一门选修课是旁听陈寅恪教授的“佛经翻译文学”。虽然这门课与别的课时间冲突而没有听全,但对季羡林终生从事梵文教学与研究产生了不可估量的影响。陈寅恪,江西修水人,晚清湖南巡抚陈宝箴之孙,爱国诗人陈三立(散原老人)之子。早年他游学日本和欧美,精通多种语言,兼治历史和佛学,学贯中西,博大精深。据说陈先生讲课,听课的教授比学生还多,所以被称为“教授的教授”。陈先生原是清华大学国学研究院的四大导师之一,季羡林上清华前国学研究院已停办,陈先生在历史系任教,并应傅斯年之邀,担任中央研究院历史语言所历史组研究员兼主任,此时正是他学术研究的极盛时期。季羡林身为外文系学生,却有机会旁听他的课,当然喜出望外。而与季羡林同在外文系的钱锺书却未选陈寅恪的课,虽然这一老一少一直被认为是文史研究之大家。陈先生讲课没有讲义,用的参考书是《六祖坛经》,季羡林特意进城到王府井北边的大佛寺请回一本。上课时,陈先生一句废话都不说,先在黑板上抄写资料,抄得满满的,然后逐条分析讲解,对一般人所不注意的地方总是提出崭新的见解,有如石破天惊,让人茅塞顿开。他的分析细如毫发,如剥蕉叶,愈剥愈细愈深,而且恰如其分,不武断、不夸大、不歪曲、不断章取义,令人信服得五体投地。季羡林觉得,听陈先生讲课有如夏季饮冰,简直是最高最纯的享受。他不仅爱听陈先生讲课,而且如饥似渴地阅读陈先生的文章,还曾站在王国维纪念碑前仔细研读陈先生写的碑文,感受颇深。1929年梁启超逝世后,留美归来正在东北大学任教的梁思成,赶回北平为父亲造墓,同时还为父之好友、自沉昆明湖的王国维设计纪念碑。碑文曰:“士之读书治学,盖将以脱心志于俗谛之桎梏,真理因得以发扬。思想而不自由,毋宁死耳。斯古今仁圣所同殉之精义,夫岂庸鄙之敢望?!先生以一死见其独立自由之意志,非所论于一人之恩怨,一姓之兴亡。”这种追求真理,舍生忘死的精神,深深感动和激励着季羡林。

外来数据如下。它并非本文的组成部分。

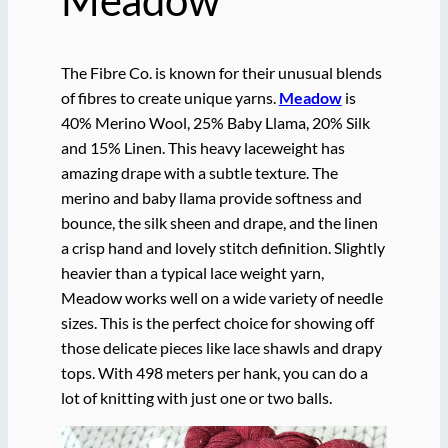
The Fibre Co. is known for their unusual blends
of fibres to create unique yarns.
Meadow
is
40% Merino Wool, 25% Baby Llama, 20% Silk
and 15% Linen. This heavy laceweight has
amazing drape with a subtle texture. The
merino and baby llama provide softness and
bounce, the silk sheen and drape, and the linen
a crisp hand and lovely stitch definition. Slightly
heavier than a typical lace weight yarn,
Meadow works well on a wide variety of needle
sizes. This is the perfect choice for showing off
those delicate pieces like lace shawls and drapy
tops. With 498 meters per hank, you can do a
lot of knitting with just one or two balls.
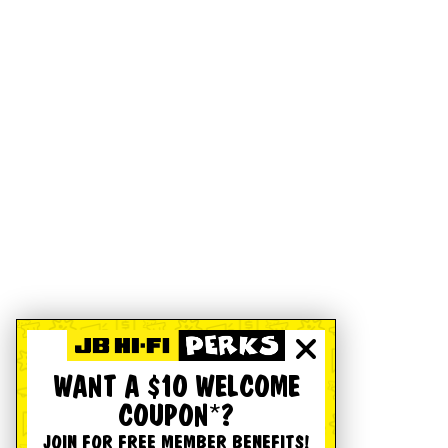
WANT A $10 WELCOME
COUPON*?
JOIN FOR FREE MEMBER BENEFITS!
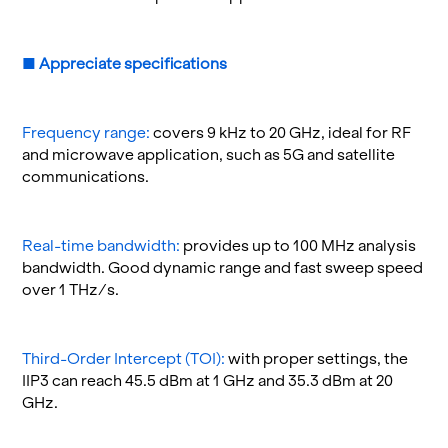
■
Ap­pre­ci­ate spec­i­fi­ca­tions
Fre­quency range:
cov­ers 9 kHz to 20 GHz, ideal for RF
and mi­crowave ap­pli­ca­tion, such as 5G and satel­lite
com­mu­ni­ca­tions.
Real-time band­width:
pro­vides up to 100 MHz analy­sis
band­width. Good dy­namic range and fast sweep speed
over 1 THz/s.
Third-Order In­ter­cept (TOI):
with proper set­tings, the
IIP3 can reach 45.5 dBm at 1 GHz and 35.3 dBm at 20
GHz.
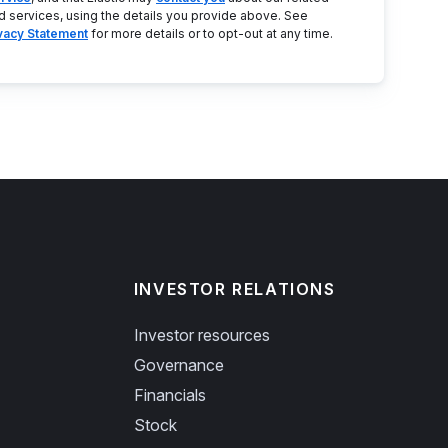
d services, using the details you provide above. See
ivacy Statement
for more details or to opt-out at any time.
INVESTOR RELATIONS
Investor resources
Governance
Financials
Stock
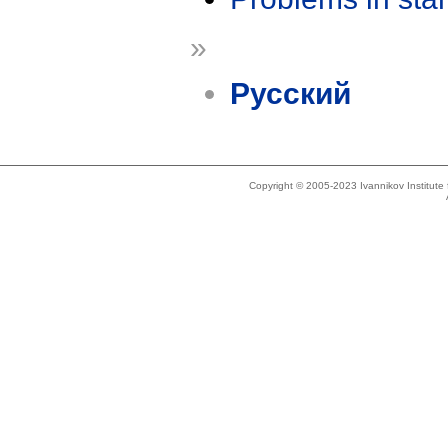
»
Русский
Copyright © 2005-2023 Ivannikov Institut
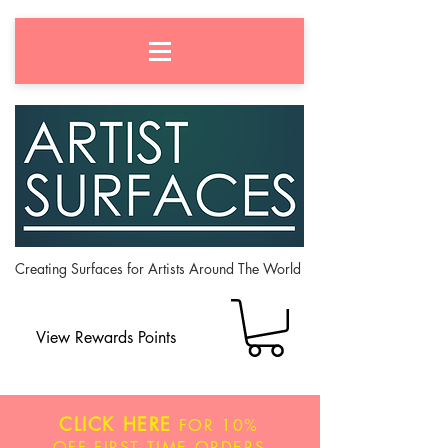
Creating Surfaces for Artists Around The World
View Rewards Points
CLICK HERE
FOR
10%
OFF
FIRST TIME ORDERS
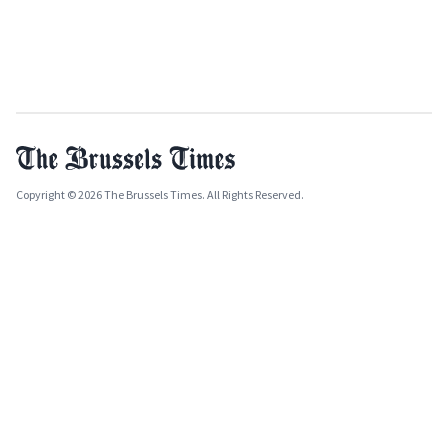
Copyright © 2026 The Brussels Times. All Rights Reserved.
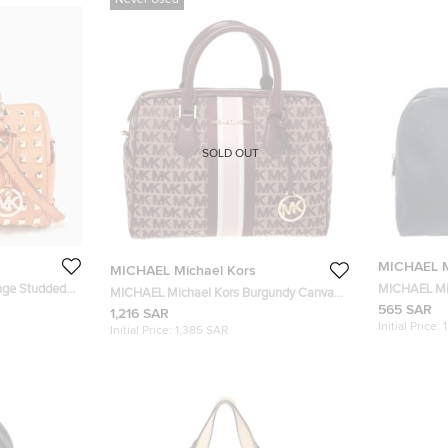
Never Used
SOLD OUT
MICHAEL M
MICHAEL Michael Kors
nge Studded
MICHAEL Mic
MICHAEL Michael Kors Burgundy Canvas
Boston Bag
565 SAR
and Leather Bedfod Boston Bag
1,216 SAR
Initial Price:
Initial Price:
1,385 SAR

另一门选修课是朱光潜教授的“文艺心理学”即美学。朱光潜(1897—1986),字孟实,安徽桐城人,当代著名美学家,也是一位在季羡林心里播撒种子的人。他毕业于香港大学,1925年赴欧洲留学,先后在英国爱丁堡大学、法国巴黎大学、斯塔拉斯堡大学获得硕士和博士学位,回国后担任北大教授,在清华兼课。季羡林选修了朱先生的文艺心理学课,听了一个学年,感到受益匪浅。当时朱先生的著作《文艺心理学》还没有出版,讲课也没有讲义,他认真地讲,学生认真地记笔记。朱先生不是一个口才很好的人,他讲一口乡音浓重的蓝青官话,而且上课时眼睛不直接看学生,老是望着天花板。但是,他从不说一句废话,慢条斯理,娓娓道来,把抽象玄虚的美学原理讲得学生入耳入心。正因为朱先生课讲得好,拜访者趋之若鹜,“谈笑有鸿儒,往来无白丁”,于是大家一致同意成立一个“读诗会”,入会者群英荟萃,包括朱自清、沈从文、冰心、林徽因、俞平伯、冯至、卞之琳、萧乾、何其芳、周煦良等人。朱先生既精通西方哲学和西方流行的美学流派,又对中国的旧诗词十分娴熟,因此课堂上旁征博引,触类旁通,头头是道,毫无牵强附会之感。季羡林觉得,朱先生“是一个有学问的人,一个学术上诚实的人,他不哗众取宠,他不用连自己都不懂的‘洋玩意儿’去欺骗、吓唬年轻的中国学生”,那些欧美来的洋教授根本无可与朱先生相比,因此听他讲课如沐春风,成了一种乐趣。二十世纪三四十年代,朱先生才是真正的比较文学和比较诗学的积极倡导者。看来,比较文学的这颗种子,正是通过朱光潜先生深深地播进季羡林的心中,成为他终生从事的研究领域之一。

季羡林在他的学术自传《学海泛槎》一书中写道:

陈、朱二师的这两门课,使我终身受用不尽。虽然我当时还没有敢梦想当什么学者,然而这两门课的内容和精神却已在潜移默化中融入了我的内心深处。如果说我的所谓“学术研究”真的有一个待“发”的“轫”的话,那个“轫”就隐藏在这两门课里面。